There are numerous reasons I’ve decided to start over. In short though, I’ve been doing some C coding professionally lately, and when I look at the Prophet3 codebase (which was started at a time I had only done C as a hobby), well, I know I can do better.

Design Goals

  • Use pure C. Prophet3 is “nearly C” anyway. It is not an object oriented program.
  • Modularize the codebase. Group source files into directories according to functionality. E.g. movegen, eval, search, etc.
  • Break the code down into more source files that are more focused in nature.
  • Make better use of static functions.
  • Make better use of the const qualifier.
  • Improve the documentation. Each function should have at least a brief description of its purpose, a listing of arguments and return value.
  • Improve testing coverage. In general Prophet3 is well tested, but there are some areas the coverage could improve.
  • Use a proper test harness, e.g. GoogleTest or the like. The release binary should not contain the test code. Prophet3 uses assertions exclusively, and all the test code is built into the binary (even though it can’t be executed when compiled with the NDEBUG flag).
  • Make use of memory leak detectors such as Valgrind on each release.

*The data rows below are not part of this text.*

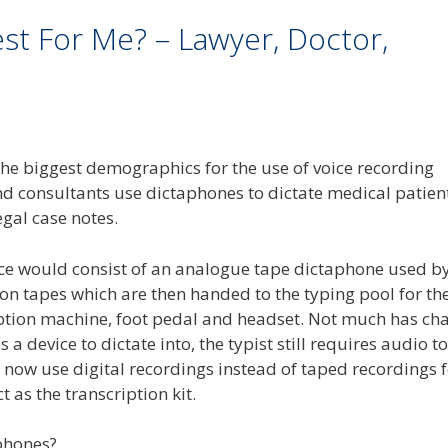
est For Me? – Lawyer, Doctor,
the biggest demographics for the use of voice recording
nd consultants use dictaphones to dictate medical patien
egal case notes.
ice would consist of an analogue tape dictaphone used by
 on tapes which are then handed to the typing pool for th
cription machine, foot pedal and headset. Not much has c
 a device to dictate into, the typist still requires audio to
 now use digital recordings instead of taped recordings 
 as the transcription kit.
phones?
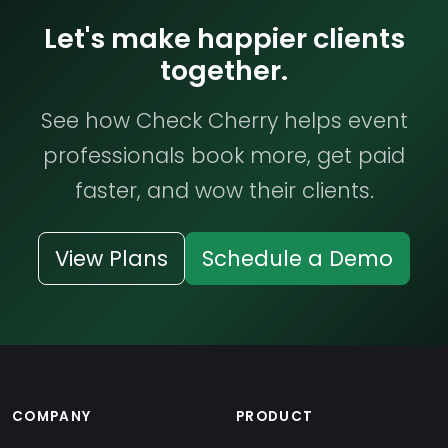
Let's make happier clients
together.
See how Check Cherry helps event
professionals book more, get paid
faster, and wow their clients.
View Plans
Schedule a Demo
COMPANY
PRODUCT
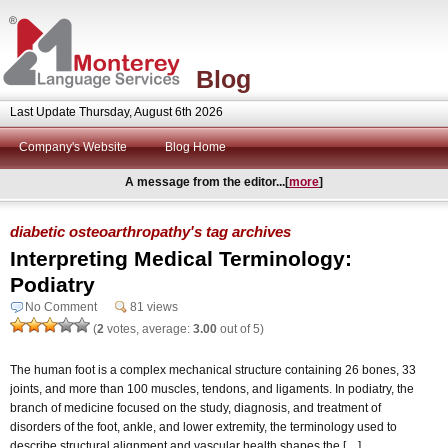
Blog
Last Update Thursday, August 6th 2026
Company's Website
Blog Home
A message from the editor...[
more
]
diabetic osteoarthropathy's tag archives
Interpreting Medical Terminology:
Podiatry
No Comment
81 views
(
2
votes, average:
3.00
out of 5)
The human foot is a complex mechanical structure containing 26 bones, 33
joints, and more than 100 muscles, tendons, and ligaments. In podiatry, the
branch of medicine focused on the study, diagnosis, and treatment of
disorders of the foot, ankle, and lower extremity, the terminology used to
describe structural alignment and vascular health shapes the […]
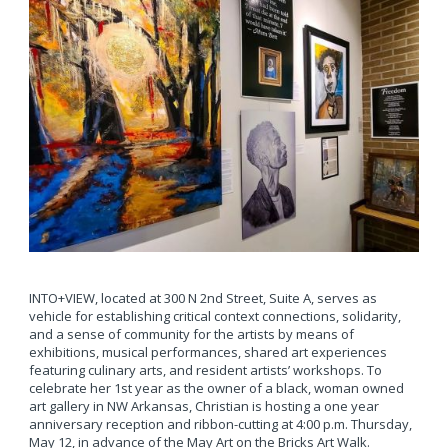
INTO+VIEW, located at 300 N 2nd Street, Suite A, serves as
vehicle for establishing critical context connections, solidarity,
and a sense of community for the artists by means of
exhibitions, musical performances, shared art experiences
featuring culinary arts, and resident artists’ workshops. To
celebrate her 1st year as the owner of a black, woman owned
art gallery in NW Arkansas, Christian is hosting a one year
anniversary reception and ribbon-cutting at 4:00 p.m. Thursday,
May 12, in advance of the May Art on the Bricks Art Walk.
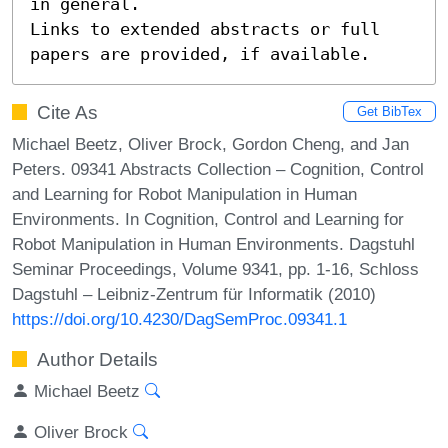
in general.

Links to extended abstracts or full 
papers are provided, if available.
Cite As
Get BibTex
Michael Beetz, Oliver Brock, Gordon Cheng, and Jan
Peters. 09341 Abstracts Collection – Cognition, Control
and Learning for Robot Manipulation in Human
Environments. In Cognition, Control and Learning for
Robot Manipulation in Human Environments. Dagstuhl
Seminar Proceedings, Volume 9341, pp. 1-16, Schloss
Dagstuhl – Leibniz-Zentrum für Informatik (2010)
https://doi.org/10.4230/DagSemProc.09341.1
Author Details
Michael Beetz
Oliver Brock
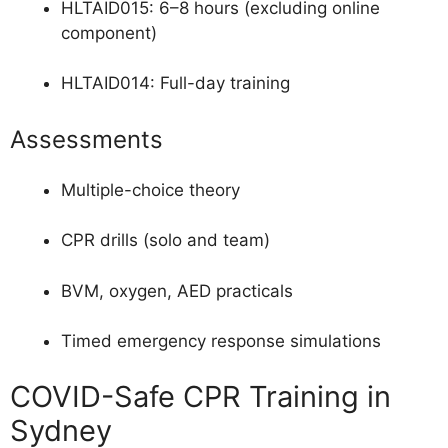
HLTAID015: 6–8 hours (excluding online
component)
HLTAID014: Full-day training
Assessments
Multiple-choice theory
CPR drills (solo and team)
BVM, oxygen, AED practicals
Timed emergency response simulations
COVID-Safe CPR Training in
Sydney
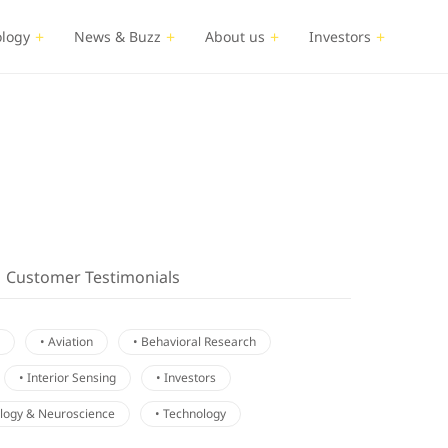
logy
News & Buzz
About us
Investors
Customer Testimonials
• Aviation
• Behavioral Research
• Interior Sensing
• Investors
ology & Neuroscience
• Technology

  • Produce a static library containing the move generation, evaluation, and search related functions. It will not include the opening book related code or the Xboard protocol related code. The intent is to modularize the core functionality for inclusion in other projects.
  • Retire SQLite. It never felt like a relational database was a good fit for the opening book. Replace with a Key-Value store type database, possibly LMDB.